**TRY IT**
From the first line to the last, repeat the data below exactly.

Stored data entries:
####################
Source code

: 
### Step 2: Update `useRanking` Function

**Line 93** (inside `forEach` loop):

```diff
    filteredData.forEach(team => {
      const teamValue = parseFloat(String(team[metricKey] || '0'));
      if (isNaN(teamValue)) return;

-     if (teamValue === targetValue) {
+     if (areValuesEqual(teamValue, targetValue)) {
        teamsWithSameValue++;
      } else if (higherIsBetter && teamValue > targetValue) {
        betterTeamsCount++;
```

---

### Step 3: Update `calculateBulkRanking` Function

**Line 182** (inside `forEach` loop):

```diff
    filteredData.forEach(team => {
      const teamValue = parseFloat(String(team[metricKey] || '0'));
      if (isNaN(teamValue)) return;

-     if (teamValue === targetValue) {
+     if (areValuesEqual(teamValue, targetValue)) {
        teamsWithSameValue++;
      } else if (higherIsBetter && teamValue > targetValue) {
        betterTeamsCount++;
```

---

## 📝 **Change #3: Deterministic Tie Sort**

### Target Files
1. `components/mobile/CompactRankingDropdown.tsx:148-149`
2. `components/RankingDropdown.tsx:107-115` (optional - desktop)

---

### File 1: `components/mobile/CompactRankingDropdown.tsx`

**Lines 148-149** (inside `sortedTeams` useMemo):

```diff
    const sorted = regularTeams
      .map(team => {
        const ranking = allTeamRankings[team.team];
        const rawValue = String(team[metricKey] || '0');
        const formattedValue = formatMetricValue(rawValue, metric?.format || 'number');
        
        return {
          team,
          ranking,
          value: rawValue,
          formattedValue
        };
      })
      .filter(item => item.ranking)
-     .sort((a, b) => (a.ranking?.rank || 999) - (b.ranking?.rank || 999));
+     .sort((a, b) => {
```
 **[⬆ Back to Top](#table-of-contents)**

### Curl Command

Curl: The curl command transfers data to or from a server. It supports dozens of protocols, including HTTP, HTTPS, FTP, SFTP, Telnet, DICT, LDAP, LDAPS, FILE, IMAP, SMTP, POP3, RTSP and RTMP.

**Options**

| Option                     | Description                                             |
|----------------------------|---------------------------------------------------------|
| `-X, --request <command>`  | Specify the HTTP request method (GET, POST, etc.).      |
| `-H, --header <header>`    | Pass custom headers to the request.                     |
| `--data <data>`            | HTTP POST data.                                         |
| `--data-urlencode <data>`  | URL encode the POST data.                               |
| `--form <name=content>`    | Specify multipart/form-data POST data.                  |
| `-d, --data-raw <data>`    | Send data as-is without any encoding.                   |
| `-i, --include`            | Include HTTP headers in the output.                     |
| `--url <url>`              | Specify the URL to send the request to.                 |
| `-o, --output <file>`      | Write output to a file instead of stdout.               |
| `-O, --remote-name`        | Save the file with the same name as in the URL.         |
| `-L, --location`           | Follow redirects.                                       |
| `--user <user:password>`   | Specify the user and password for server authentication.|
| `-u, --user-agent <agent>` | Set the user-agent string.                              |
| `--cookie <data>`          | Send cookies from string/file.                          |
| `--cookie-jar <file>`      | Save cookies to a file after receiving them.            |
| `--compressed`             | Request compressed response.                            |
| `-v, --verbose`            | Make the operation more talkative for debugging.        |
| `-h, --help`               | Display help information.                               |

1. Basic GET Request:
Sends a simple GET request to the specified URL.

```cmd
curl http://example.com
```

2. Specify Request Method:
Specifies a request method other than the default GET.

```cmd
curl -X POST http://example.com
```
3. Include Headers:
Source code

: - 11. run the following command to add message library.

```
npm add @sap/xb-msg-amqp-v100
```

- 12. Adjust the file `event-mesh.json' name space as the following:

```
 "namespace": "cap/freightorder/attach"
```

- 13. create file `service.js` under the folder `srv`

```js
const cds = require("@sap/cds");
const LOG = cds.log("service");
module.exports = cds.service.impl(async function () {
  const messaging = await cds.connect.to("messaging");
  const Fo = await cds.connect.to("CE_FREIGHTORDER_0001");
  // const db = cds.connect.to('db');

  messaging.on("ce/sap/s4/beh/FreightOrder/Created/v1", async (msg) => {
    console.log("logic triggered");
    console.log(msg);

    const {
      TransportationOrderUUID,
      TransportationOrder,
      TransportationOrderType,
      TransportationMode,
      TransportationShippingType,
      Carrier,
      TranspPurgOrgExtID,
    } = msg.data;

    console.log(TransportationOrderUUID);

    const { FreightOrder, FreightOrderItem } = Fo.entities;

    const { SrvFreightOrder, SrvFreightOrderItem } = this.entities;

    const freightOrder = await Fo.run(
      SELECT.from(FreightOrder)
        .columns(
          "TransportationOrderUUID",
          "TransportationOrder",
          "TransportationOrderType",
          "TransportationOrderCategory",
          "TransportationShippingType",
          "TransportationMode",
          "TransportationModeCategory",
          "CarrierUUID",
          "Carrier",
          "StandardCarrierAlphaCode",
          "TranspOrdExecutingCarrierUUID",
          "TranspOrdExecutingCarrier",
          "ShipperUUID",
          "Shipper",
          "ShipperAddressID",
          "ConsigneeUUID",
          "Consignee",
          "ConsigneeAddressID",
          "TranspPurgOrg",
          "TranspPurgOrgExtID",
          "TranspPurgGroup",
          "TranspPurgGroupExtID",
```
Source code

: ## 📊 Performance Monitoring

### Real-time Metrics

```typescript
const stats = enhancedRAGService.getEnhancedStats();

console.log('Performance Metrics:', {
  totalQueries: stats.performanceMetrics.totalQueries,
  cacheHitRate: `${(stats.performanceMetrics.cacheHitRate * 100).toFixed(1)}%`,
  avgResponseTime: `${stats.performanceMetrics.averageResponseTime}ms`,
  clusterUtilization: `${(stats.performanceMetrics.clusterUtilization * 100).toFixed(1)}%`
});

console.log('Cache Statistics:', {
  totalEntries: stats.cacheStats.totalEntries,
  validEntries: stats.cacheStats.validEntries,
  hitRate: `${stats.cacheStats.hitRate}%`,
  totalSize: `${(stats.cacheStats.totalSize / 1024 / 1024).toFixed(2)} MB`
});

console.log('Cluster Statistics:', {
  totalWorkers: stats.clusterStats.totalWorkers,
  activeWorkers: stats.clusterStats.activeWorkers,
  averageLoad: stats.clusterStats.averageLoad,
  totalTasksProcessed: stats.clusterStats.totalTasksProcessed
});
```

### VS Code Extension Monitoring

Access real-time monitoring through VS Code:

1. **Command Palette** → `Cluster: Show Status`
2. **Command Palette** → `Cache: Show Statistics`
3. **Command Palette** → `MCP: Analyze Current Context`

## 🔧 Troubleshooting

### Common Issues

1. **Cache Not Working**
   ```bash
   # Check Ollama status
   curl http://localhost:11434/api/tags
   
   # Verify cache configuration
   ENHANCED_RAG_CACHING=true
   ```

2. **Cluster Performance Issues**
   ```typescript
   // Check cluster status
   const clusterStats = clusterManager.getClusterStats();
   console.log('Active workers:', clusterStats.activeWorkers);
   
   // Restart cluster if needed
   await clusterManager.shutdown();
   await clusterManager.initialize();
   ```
####################
**EXERCISE RESULT**
Source code

: 
### Step 2: Update `useRanking` Function

**Line 93** (inside `forEach` loop):

```diff
    filteredData.forEach(team => {
      const teamValue = parseFloat(String(team[metricKey] || '0'));
      if (isNaN(teamValue)) return;

-     if (teamValue === targetValue) {
+     if (areValuesEqual(teamValue, targetValue)) {
        teamsWithSameValue++;
      } else if (higherIsBetter && teamValue > targetValue) {
        betterTeamsCount++;
```

---

### Step 3: Update `calculateBulkRanking` Function

**Line 182** (inside `forEach` loop):

```diff
    filteredData.forEach(team => {
      const teamValue = parseFloat(String(team[metricKey] || '0'));
      if (isNaN(teamValue)) return;

-     if (teamValue === targetValue) {
+     if (areValuesEqual(teamValue, targetValue)) {
        teamsWithSameValue++;
      } else if (higherIsBetter && teamValue > targetValue) {
        betterTeamsCount++;
```

---

## 📝 **Change #3: Deterministic Tie Sort**

### Target Files
1. `components/mobile/CompactRankingDropdown.tsx:148-149`
2. `components/RankingDropdown.tsx:107-115` (optional - desktop)

---

### File 1: `components/mobile/CompactRankingDropdown.tsx`

**Lines 148-149** (inside `sortedTeams` useMemo):

```diff
    const sorted = regularTeams
      .map(team => {
        const ranking = allTeamRankings[team.team];
        const rawValue = String(team[metricKey] || '0');
        const formattedValue = formatMetricValue(rawValue, metric?.format || 'number');
        
        return {
          team,
          ranking,
          value: rawValue,
          formattedValue
        };
      })
      .filter(item => item.ranking)
-     .sort((a, b) => (a.ranking?.rank || 999) - (b.ranking?.rank || 999));
+     .sort((a, b) => {
```
 **[⬆ Back to Top](#table-of-contents)**

### Curl Command

Curl: The curl command transfers data to or from a server. It supports dozens of protocols, including HTTP, HTTPS, FTP, SFTP, Telnet, DICT, LDAP, LDAPS, FILE, IMAP, SMTP, POP3, RTSP and RTMP.

**Options**

| Option                     | Description                                             |
|----------------------------|---------------------------------------------------------|
| `-X, --request <command>`  | Specify the HTTP request method (GET, POST, etc.).      |
| `-H, --header <header>`    | Pass custom headers to the request.                     |
| `--data <data>`            | HTTP POST data.                                         |
| `--data-urlencode <data>`  | URL encode the POST data.                               |
| `--form <name=content>`    | Specify multipart/form-data POST data.                  |
| `-d, --data-raw <data>`    | Send data as-is without any encoding.                   |
| `-i, --include`            | Include HTTP headers in the output.                     |
| `--url <url>`              | Specify the URL to send the request to.                 |
| `-o, --output <file>`      | Write output to a file instead of stdout.               |
| `-O, --remote-name`        | Save the file with the same name as in the URL.         |
| `-L, --location`           | Follow redirects.                                       |
| `--user <user:password>`   | Specify the user and password for server authentication.|
| `-u, --user-agent <agent>` | Set the user-agent string.                              |
| `--cookie <data>`          | Send cookies from string/file.                          |
| `--cookie-jar <file>`      | Save cookies to a file after receiving them.            |
| `--compressed`             | Request compressed response.                            |
| `-v, --verbose`            | Make the operation more talkative for debugging.        |
| `-h, --help`               | Display help information.                               |

1. Basic GET Request:
Sends a simple GET request to the specified URL.

```cmd
curl http://example.com
```

2. Specify Request Method:
Specifies a request method other than the default GET.

```cmd
curl -X POST http://example.com
```
3. Include Headers:
Source code

: - 11. run the following command to add message library.

```
npm add @sap/xb-msg-amqp-v100
```

- 12. Adjust the file `event-mesh.json' name space as the following:

```
 "namespace": "cap/freightorder/attach"
```

- 13. create file `service.js` under the folder `srv`

```js
const cds = require("@sap/cds");
const LOG = cds.log("service");
module.exports = cds.service.impl(async function () {
  const messaging = await cds.connect.to("messaging");
  const Fo = await cds.connect.to("CE_FREIGHTORDER_0001");
  // const db = cds.connect.to('db');

  messaging.on("ce/sap/s4/beh/FreightOrder/Created/v1", async (msg) => {
    console.log("logic triggered");
    console.log(msg);

    const {
      TransportationOrderUUID,
      TransportationOrder,
      TransportationOrderType,
      TransportationMode,
      TransportationShippingType,
      Carrier,
      TranspPurgOrgExtID,
    } = msg.data;

    console.log(TransportationOrderUUID);

    const { FreightOrder, FreightOrderItem } = Fo.entities;

    const { SrvFreightOrder, SrvFreightOrderItem } = this.entities;

    const freightOrder = await Fo.run(
      SELECT.from(FreightOrder)
        .columns(
          "TransportationOrderUUID",
          "TransportationOrder",
          "TransportationOrderType",
          "TransportationOrderCategory",
          "TransportationShippingType",
          "TransportationMode",
          "TransportationModeCategory",
          "CarrierUUID",
          "Carrier",
          "StandardCarrierAlphaCode",
          "TranspOrdExecutingCarrierUUID",
          "TranspOrdExecutingCarrier",
          "ShipperUUID",
          "Shipper",
          "ShipperAddressID",
          "ConsigneeUUID",
          "Consignee",
          "ConsigneeAddressID",
          "TranspPurgOrg",
          "TranspPurgOrgExtID",
          "TranspPurgGroup",
          "TranspPurgGroupExtID",
```
Source code

: ## 📊 Performance Monitoring

### Real-time Metrics

```typescript
const stats = enhancedRAGService.getEnhancedStats();

console.log('Performance Metrics:', {
  totalQueries: stats.performanceMetrics.totalQueries,
  cacheHitRate: `${(stats.performanceMetrics.cacheHitRate * 100).toFixed(1)}%`,
  avgResponseTime: `${stats.performanceMetrics.averageResponseTime}ms`,
  clusterUtilization: `${(stats.performanceMetrics.clusterUtilization * 100).toFixed(1)}%`
});

console.log('Cache Statistics:', {
  totalEntries: stats.cacheStats.totalEntries,
  validEntries: stats.cacheStats.validEntries,
  hitRate: `${stats.cacheStats.hitRate}%`,
  totalSize: `${(stats.cacheStats.totalSize / 1024 / 1024).toFixed(2)} MB`
});

console.log('Cluster Statistics:', {
  totalWorkers: stats.clusterStats.totalWorkers,
  activeWorkers: stats.clusterStats.activeWorkers,
  averageLoad: stats.clusterStats.averageLoad,
  totalTasksProcessed: stats.clusterStats.totalTasksProcessed
});
```

### VS Code Extension Monitoring

Access real-time monitoring through VS Code:

1. **Command Palette** → `Cluster: Show Status`
2. **Command Palette** → `Cache: Show Statistics`
3. **Command Palette** → `MCP: Analyze Current Context`

## 🔧 Troubleshooting

### Common Issues

1. **Cache Not Working**
   ```bash
   # Check Ollama status
   curl http://localhost:11434/api/tags
   
   # Verify cache configuration
   ENHANCED_RAG_CACHING=true
   ```

2. **Cluster Performance Issues**
   ```typescript
   // Check cluster status
   const clusterStats = clusterManager.getClusterStats();
   console.log('Active workers:', clusterStats.activeWorkers);
   
   // Restart cluster if needed
   await clusterManager.shutdown();
   await clusterManager.initialize();
   ```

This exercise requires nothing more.